Der Arbeitgeber muss den Betriebsrat rechtzeitig über Planung und unter Vorlage der notwendigen Unterlagen über Arbeitsverfahren und Arbeitsabläufe einschließlich des Einsatzes von künstlicher Intelligenz unterrichten. ( § 90 Absatz 1, Punkt 3, Ergänzung)
Richtlinien über die Personalauswahl bei Einstellungen, Versetzungen, Umgruppierungen und Kündigungen muss der Betriebsrat zustimmen. In Betrieben mit mehr als 500 Beschäftigten kann der Betriebsrat verlangen, dass die Richtlinien um fachliche und/oder persönliche Voraussetzungen und soziale Gesichtspunkte ergänzt werden. Das gilt künftig auch, wenn zur Aufstellung der Richtlinien künstliche Intelligenz eingesetzt wird. (§ 95, Absatz 2a, Ergänzung)
Betriebsrat und Arbeitgeber:in können, wenn es der Betriebsrat verlangt, zu Fragen der Berufsbildung der Beschäftigten beraten. Können sie sich nicht auf geeignete Maßnahmen einigen, kann die Einigungsstelle angerufen werden. (§ 96, Absatz 1a, Ergänzung)
Für eine außerordentliche Kündigung von Mitgliedern des Betriebsrats, der Jugend- und Auszubildendenvertretung, des Wahlvorstandes, Wahlbewerber:innen und weiteren Beschäftigtenvertreter:innen ist eine Zustimmung des Betriebsrats erforderlich.
Wenn der Betriebsrat nicht zustimmt, kann das Arbeitsgericht auf Antrag des Arbeitgebers oder der Arbeitgeberin entscheiden, ob die außerordentliche Kündigung gerechtfertigt ist. Das gilt auch, wenn ein Betrieb noch keinen Betriebsrat hat und beispielsweise eine Wahlbewerber:in von außerordentlicher Kündigung bedroht wird. (§ 103, Absatz 2 a, Ergänzung)

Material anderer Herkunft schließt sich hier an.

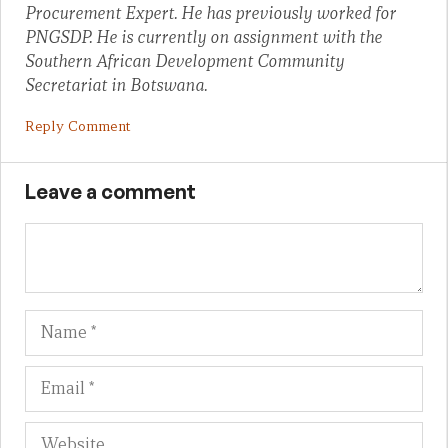
Procurement Expert. He has previously worked for
PNGSDP. He is currently on assignment with the
Southern African Development Community
Secretariat in Botswana.
Reply Comment
Leave a comment
Name
Em
We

Beschließen Betriebsrat und Arbeitgeber über E-Mail ein Interessenausgleich zu einer geplanten Betriebsänderung so muss diese Mail von beiden elektronisch signiert werden. (§122 Absatz 1, Satz 1, Ergänzung)
Arbeitnehmer:innen, die entsprechend des Betriebsverfassungsgesetzes zu einer Betriebsversammlung einladen oder die Einrichtung eines Wahlvorstandes beantragen, darf vom Zeitpunkt der Einladung oder Antragstellung bis zur Bekanntgabe des Wahlergebnisses nicht gekündigt werden. Dies gilt aber nicht, wenn Tatsachen vorliegen, die den Arbeitgeber:in zur sofortigen Kündigung ohne Frist berechtigen.
Der Kündigungsschutz gilt für die ersten sechs in der Einladung zur Betriebsversammlung oder die ersten drei im Antrag auf Einrichtung eines Wahlvorstands genannten Arbeitnehmer:innen. (§15, Absatz 3, Änderung).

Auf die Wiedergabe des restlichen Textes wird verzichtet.